CONSERVATION groups will be delivering a letter to the Prime Minister today calling for an HS2 tunnel to be extended - saying it will save more than ten hectares of ancient woodland.

David Cameron will be personally asked to intervene today, the final day of a consultation on the rail project's environmental statement.

Campaign groups say HS2 Ltd figures suggest 32ha of irreplaceable ancient woodland will be lost if building work on the line goes ahead - but almost a third of this can be saved by extending a tunnel through the Chilterns.

The letter - signed by the Woodland Trust, The Ramblers, Berks, Bucks and Oxon Wildlife Trust, Chilterns Conservation Board, Buckinghamshire County Council and Chesham and Amersham MP Cheryl Gillan - will be handed in at Downing Street at midday.

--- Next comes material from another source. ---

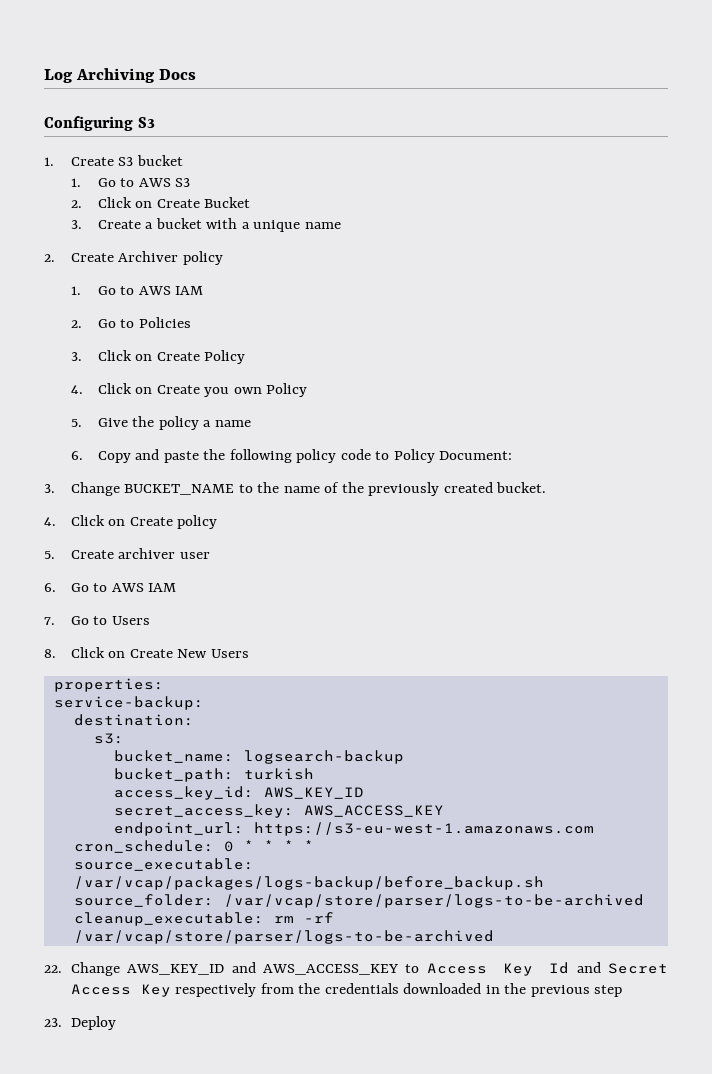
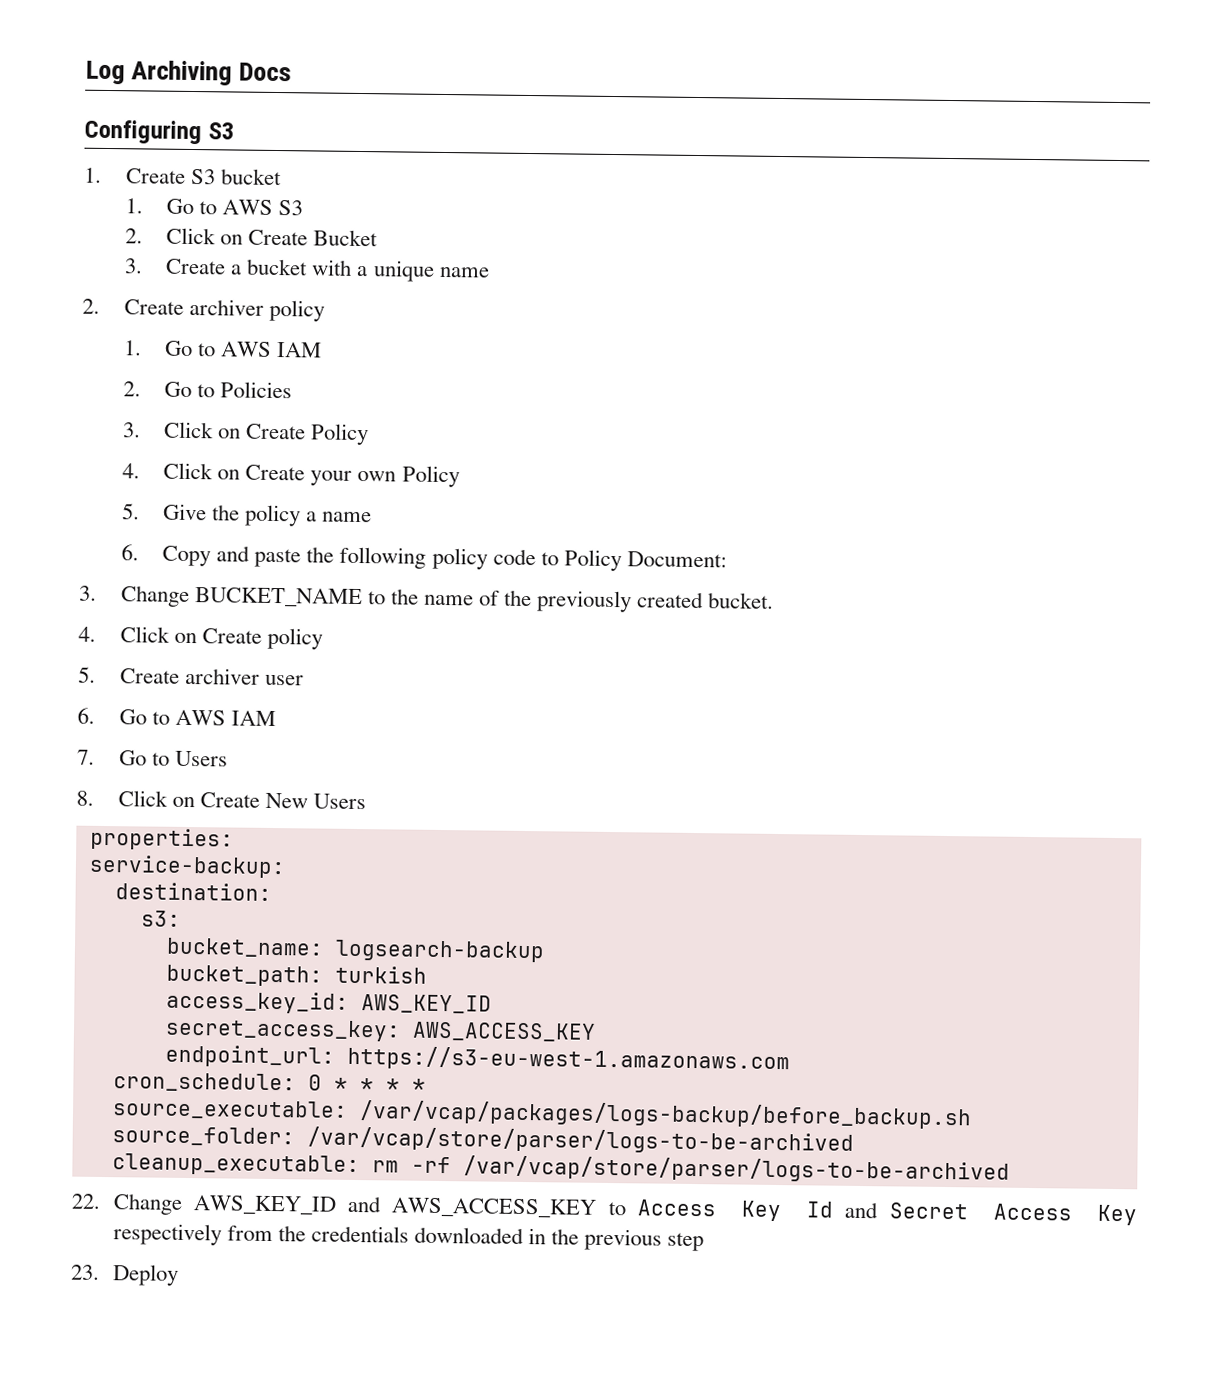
[118,251,179,262] Archiver -> [188,298,264,316] archiver
[204,387,230,397] you -> [310,470,353,486] your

The campaigners say 10.2ha of ancient woodland - which has existed continuously for more than 400 years - can be saved if a tunnel through the Chilterns is extended by 10.4km from Mantles Wood, near Amersham, to Wendover.

HS2 Ltd engineers have confirmed this is technically feasible but the idea has been rejected due to cost.

But Hilary Allison, Woodland Trust Policy Director, said: "There is absolutely no excuse to bring a tunnel portal up into the middle of an irreplaceable ancient wood. Ancient woodland is a unique and irreplaceable habitat, widely recognised as having national importance and no amount of new planting would ever fully compensate for its loss.

"This tunnel extension is a sensible option and we hope to see government and HS2 Ltd give it proper consideration."

Steve Rodrick, Chief Officer of the Chilterns Conservation Board, added: "As both ancient woodland and the Chilterns Area of Outstanding Natural Beauty have been given national protection, how can it make sense to destroy them? A full length bored tunnel under the Chilterns to save these national treasures is desirable and practical."

Meanwhile, it's been claimed HS2 could lead to the extinction of a rare breed of protected bat in Bucks.

Researchers from the University of Leeds concluded in a report for the Berks, Bucks and Oxon Wildlife Trust that Bechstein's bats face 'local extinction' if no significant changes are made to the route of the line.

The report said there is "no evidence to suggest that any of the mitigation proposals...will be effective, and they may do more harm than good".

Matt Jackson, head of conservation strategy and policy at BBOWT, said the route of the line would "create a barrier" to the bats' movements through woodland.

He said: "Natural England will only grant licences for the building of HS2 if there is evidence that protected species will not be wiped out, but the scientific review suggests this is precisely what will happen unless major changes are made."